[begin Entries supplied]

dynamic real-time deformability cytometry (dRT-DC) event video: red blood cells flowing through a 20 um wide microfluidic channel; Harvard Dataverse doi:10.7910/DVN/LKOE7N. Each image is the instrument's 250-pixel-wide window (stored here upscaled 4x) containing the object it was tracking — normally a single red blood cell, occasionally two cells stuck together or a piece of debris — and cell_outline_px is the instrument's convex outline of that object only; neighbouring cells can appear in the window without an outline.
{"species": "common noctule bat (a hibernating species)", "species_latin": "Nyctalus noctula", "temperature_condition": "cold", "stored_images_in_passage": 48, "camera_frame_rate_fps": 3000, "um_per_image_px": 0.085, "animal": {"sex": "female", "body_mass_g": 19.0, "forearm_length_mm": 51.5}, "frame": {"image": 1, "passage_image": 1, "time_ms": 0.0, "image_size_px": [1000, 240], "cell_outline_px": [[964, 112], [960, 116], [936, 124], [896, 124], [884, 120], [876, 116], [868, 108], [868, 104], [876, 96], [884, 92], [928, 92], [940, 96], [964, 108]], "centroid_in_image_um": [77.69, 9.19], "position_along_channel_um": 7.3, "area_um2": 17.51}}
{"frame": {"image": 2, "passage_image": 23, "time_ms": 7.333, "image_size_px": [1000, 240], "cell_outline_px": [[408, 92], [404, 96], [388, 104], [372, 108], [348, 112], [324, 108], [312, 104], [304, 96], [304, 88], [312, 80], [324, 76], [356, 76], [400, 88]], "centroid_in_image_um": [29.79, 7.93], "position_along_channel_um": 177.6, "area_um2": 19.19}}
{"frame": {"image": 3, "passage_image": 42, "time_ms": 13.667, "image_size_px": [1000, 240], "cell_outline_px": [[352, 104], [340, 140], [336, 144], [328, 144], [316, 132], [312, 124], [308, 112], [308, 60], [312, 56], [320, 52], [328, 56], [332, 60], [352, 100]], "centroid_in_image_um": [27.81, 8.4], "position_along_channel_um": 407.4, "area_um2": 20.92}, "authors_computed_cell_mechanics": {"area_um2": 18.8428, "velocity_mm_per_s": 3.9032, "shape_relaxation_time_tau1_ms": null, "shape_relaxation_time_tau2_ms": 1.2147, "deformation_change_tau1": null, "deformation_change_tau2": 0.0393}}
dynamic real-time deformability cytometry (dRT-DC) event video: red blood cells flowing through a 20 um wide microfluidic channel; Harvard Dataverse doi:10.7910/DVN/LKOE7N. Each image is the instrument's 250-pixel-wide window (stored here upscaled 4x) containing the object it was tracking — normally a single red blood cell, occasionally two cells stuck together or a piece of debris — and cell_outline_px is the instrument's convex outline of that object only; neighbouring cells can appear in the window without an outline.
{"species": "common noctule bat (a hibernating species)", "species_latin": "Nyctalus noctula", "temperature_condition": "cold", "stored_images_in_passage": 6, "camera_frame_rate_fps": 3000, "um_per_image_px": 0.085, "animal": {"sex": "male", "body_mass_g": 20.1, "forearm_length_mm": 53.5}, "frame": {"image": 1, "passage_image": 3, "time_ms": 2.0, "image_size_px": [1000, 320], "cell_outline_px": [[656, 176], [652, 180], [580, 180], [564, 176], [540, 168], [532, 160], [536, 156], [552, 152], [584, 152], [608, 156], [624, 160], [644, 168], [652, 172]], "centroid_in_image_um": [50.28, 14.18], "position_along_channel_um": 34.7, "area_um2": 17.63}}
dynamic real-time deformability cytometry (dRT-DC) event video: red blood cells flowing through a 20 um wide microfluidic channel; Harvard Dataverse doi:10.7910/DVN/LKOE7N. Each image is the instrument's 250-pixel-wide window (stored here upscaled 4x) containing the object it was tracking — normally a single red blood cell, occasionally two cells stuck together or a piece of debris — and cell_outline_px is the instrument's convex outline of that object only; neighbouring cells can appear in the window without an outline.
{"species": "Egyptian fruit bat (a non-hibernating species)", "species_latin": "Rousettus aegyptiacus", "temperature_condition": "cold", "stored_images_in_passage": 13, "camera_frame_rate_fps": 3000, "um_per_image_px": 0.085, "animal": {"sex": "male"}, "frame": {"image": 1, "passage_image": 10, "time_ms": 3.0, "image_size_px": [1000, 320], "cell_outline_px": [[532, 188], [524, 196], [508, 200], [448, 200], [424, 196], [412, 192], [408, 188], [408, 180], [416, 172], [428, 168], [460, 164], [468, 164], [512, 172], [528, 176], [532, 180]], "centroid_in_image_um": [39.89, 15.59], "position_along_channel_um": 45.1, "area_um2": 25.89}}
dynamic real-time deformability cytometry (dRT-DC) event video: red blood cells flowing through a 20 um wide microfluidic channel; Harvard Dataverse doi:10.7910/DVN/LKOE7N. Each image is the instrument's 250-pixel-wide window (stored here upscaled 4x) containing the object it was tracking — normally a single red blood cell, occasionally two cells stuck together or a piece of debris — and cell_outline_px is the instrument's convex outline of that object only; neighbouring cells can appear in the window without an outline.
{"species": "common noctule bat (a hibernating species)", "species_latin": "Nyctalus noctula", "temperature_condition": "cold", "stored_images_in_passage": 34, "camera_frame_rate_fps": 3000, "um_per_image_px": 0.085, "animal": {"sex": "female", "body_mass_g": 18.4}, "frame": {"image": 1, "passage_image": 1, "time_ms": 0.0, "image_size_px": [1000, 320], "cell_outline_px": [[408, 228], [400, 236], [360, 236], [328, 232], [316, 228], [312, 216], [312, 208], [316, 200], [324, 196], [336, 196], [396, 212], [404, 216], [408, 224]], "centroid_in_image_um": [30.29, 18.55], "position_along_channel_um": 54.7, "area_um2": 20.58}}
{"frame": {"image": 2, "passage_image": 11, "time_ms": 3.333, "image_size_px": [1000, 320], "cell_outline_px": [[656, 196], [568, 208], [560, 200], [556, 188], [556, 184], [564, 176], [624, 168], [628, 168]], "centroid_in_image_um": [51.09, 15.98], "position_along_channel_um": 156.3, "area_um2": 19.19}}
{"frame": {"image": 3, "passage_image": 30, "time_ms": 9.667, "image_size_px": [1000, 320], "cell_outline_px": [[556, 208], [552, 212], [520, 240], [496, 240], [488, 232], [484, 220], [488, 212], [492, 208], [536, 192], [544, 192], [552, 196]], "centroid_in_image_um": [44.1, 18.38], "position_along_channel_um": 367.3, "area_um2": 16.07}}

[end Entries supplied]

• _Given request_: Your task is to extract all of the records exactly.

• _Solution below_:
dynamic real-time deformability cytometry (dRT-DC) event video: red blood cells flowing through a 20 um wide microfluidic channel; Harvard Dataverse doi:10.7910/DVN/LKOE7N. Each image is the instrument's 250-pixel-wide window (stored here upscaled 4x) containing the object it was tracking — normally a single red blood cell, occasionally two cells stuck together or a piece of debris — and cell_outline_px is the instrument's convex outline of that object only; neighbouring cells can appear in the window without an outline.
{"species": "common noctule bat (a hibernating species)", "species_latin": "Nyctalus noctula", "temperature_condition": "cold", "stored_images_in_passage": 48, "camera_frame_rate_fps": 3000, "um_per_image_px": 0.085, "animal": {"sex": "female", "body_mass_g": 19.0, "forearm_length_mm": 51.5}, "frame": {"image": 1, "passage_image": 1, "time_ms": 0.0, "image_size_px": [1000, 240], "cell_outline_px": [[964, 112], [960, 116], [936, 124], [896, 124], [884, 120], [876, 116], [868, 108], [868, 104], [876, 96], [884, 92], [928, 92], [940, 96], [964, 108]], "centroid_in_image_um": [77.69, 9.19], "position_along_channel_um": 7.3, "area_um2": 17.51}}
{"frame": {"image": 2, "passage_image": 23, "time_ms": 7.333, "image_size_px": [1000, 240], "cell_outline_px": [[408, 92], [404, 96], [388, 104], [372, 108], [348, 112], [324, 108], [312, 104], [304, 96], [304, 88], [312, 80], [324, 76], [356, 76], [400, 88]], "centroid_in_image_um": [29.79, 7.93], "position_along_channel_um": 177.6, "area_um2": 19.19}}
{"frame": {"image": 3, "passage_image": 42, "time_ms": 13.667, "image_size_px": [1000, 240], "cell_outline_px": [[352, 104], [340, 140], [336, 144], [328, 144], [316, 132], [312, 124], [308, 112], [308, 60], [312, 56], [320, 52], [328, 56], [332, 60], [352, 100]], "centroid_in_image_um": [27.81, 8.4], "position_along_channel_um": 407.4, "area_um2": 20.92}, "authors_computed_cell_mechanics": {"area_um2": 18.8428, "velocity_mm_per_s": 3.9032, "shape_relaxation_time_tau1_ms": null, "shape_relaxation_time_tau2_ms": 1.2147, "deformation_change_tau1": null, "deformation_change_tau2": 0.0393}}
dynamic real-time deformability cytometry (dRT-DC) event video: red blood cells flowing through a 20 um wide microfluidic channel; Harvard Dataverse doi:10.7910/DVN/LKOE7N. Each image is the instrument's 250-pixel-wide window (stored here upscaled 4x) containing the object it was tracking — normally a single red blood cell, occasionally two cells stuck together or a piece of debris — and cell_outline_px is the instrument's convex outline of that object only; neighbouring cells can appear in the window without an outline.
{"species": "common noctule bat (a hibernating species)", "species_latin": "Nyctalus noctula", "temperature_condition": "cold", "stored_images_in_passage": 6, "camera_frame_rate_fps": 3000, "um_per_image_px": 0.085, "animal": {"sex": "male", "body_mass_g": 20.1, "forearm_length_mm": 53.5}, "frame": {"image": 1, "passage_image": 3, "time_ms": 2.0, "image_size_px": [1000, 320], "cell_outline_px": [[656, 176], [652, 180], [580, 180], [564, 176], [540, 168], [532, 160], [536, 156], [552, 152], [584, 152], [608, 156], [624, 160], [644, 168], [652, 172]], "centroid_in_image_um": [50.28, 14.18], "position_along_channel_um": 34.7, "area_um2": 17.63}}
dynamic real-time deformability cytometry (dRT-DC) event video: red blood cells flowing through a 20 um wide microfluidic channel; Harvard Dataverse doi:10.7910/DVN/LKOE7N. Each image is the instrument's 250-pixel-wide window (stored here upscaled 4x) containing the object it was tracking — normally a single red blood cell, occasionally two cells stuck together or a piece of debris — and cell_outline_px is the instrument's convex outline of that object only; neighbouring cells can appear in the window without an outline.
{"species": "Egyptian fruit bat (a non-hibernating species)", "species_latin": "Rousettus aegyptiacus", "temperature_condition": "cold", "stored_images_in_passage": 13, "camera_frame_rate_fps": 3000, "um_per_image_px": 0.085, "animal": {"sex": "male"}, "frame": {"image": 1, "passage_image": 10, "time_ms": 3.0, "image_size_px": [1000, 320], "cell_outline_px": [[532, 188], [524, 196], [508, 200], [448, 200], [424, 196], [412, 192], [408, 188], [408, 180], [416, 172], [428, 168], [460, 164], [468, 164], [512, 172], [528, 176], [532, 180]], "centroid_in_image_um": [39.89, 15.59], "position_along_channel_um": 45.1, "area_um2": 25.89}}
dynamic real-time deformability cytometry (dRT-DC) event video: red blood cells flowing through a 20 um wide microfluidic channel; Harvard Dataverse doi:10.7910/DVN/LKOE7N. Each image is the instrument's 250-pixel-wide window (stored here upscaled 4x) containing the object it was tracking — normally a single red blood cell, occasionally two cells stuck together or a piece of debris — and cell_outline_px is the instrument's convex outline of that object only; neighbouring cells can appear in the window without an outline.
{"species": "common noctule bat (a hibernating species)", "species_latin": "Nyctalus noctula", "temperature_condition": "cold", "stored_images_in_passage": 34, "camera_frame_rate_fps": 3000, "um_per_image_px": 0.085, "animal": {"sex": "female", "body_mass_g": 18.4}, "frame": {"image": 1, "passage_image": 1, "time_ms": 0.0, "image_size_px": [1000, 320], "cell_outline_px": [[408, 228], [400, 236], [360, 236], [328, 232], [316, 228], [312, 216], [312, 208], [316, 200], [324, 196], [336, 196], [396, 212], [404, 216], [408, 224]], "centroid_in_image_um": [30.29, 18.55], "position_along_channel_um": 54.7, "area_um2": 20.58}}
{"frame": {"image": 2, "passage_image": 11, "time_ms": 3.333, "image_size_px": [1000, 320], "cell_outline_px": [[656, 196], [568, 208], [560, 200], [556, 188], [556, 184], [564, 176], [624, 168], [628, 168]], "centroid_in_image_um": [51.09, 15.98], "position_along_channel_um": 156.3, "area_um2": 19.19}}
{"frame": {"image": 3, "passage_image": 30, "time_ms": 9.667, "image_size_px": [1000, 320], "cell_outline_px": [[556, 208], [552, 212], [520, 240], [496, 240], [488, 232], [484, 220], [488, 212], [492, 208], [536, 192], [544, 192], [552, 196]], "centroid_in_image_um": [44.1, 18.38], "position_along_channel_um": 367.3, "area_um2": 16.07}}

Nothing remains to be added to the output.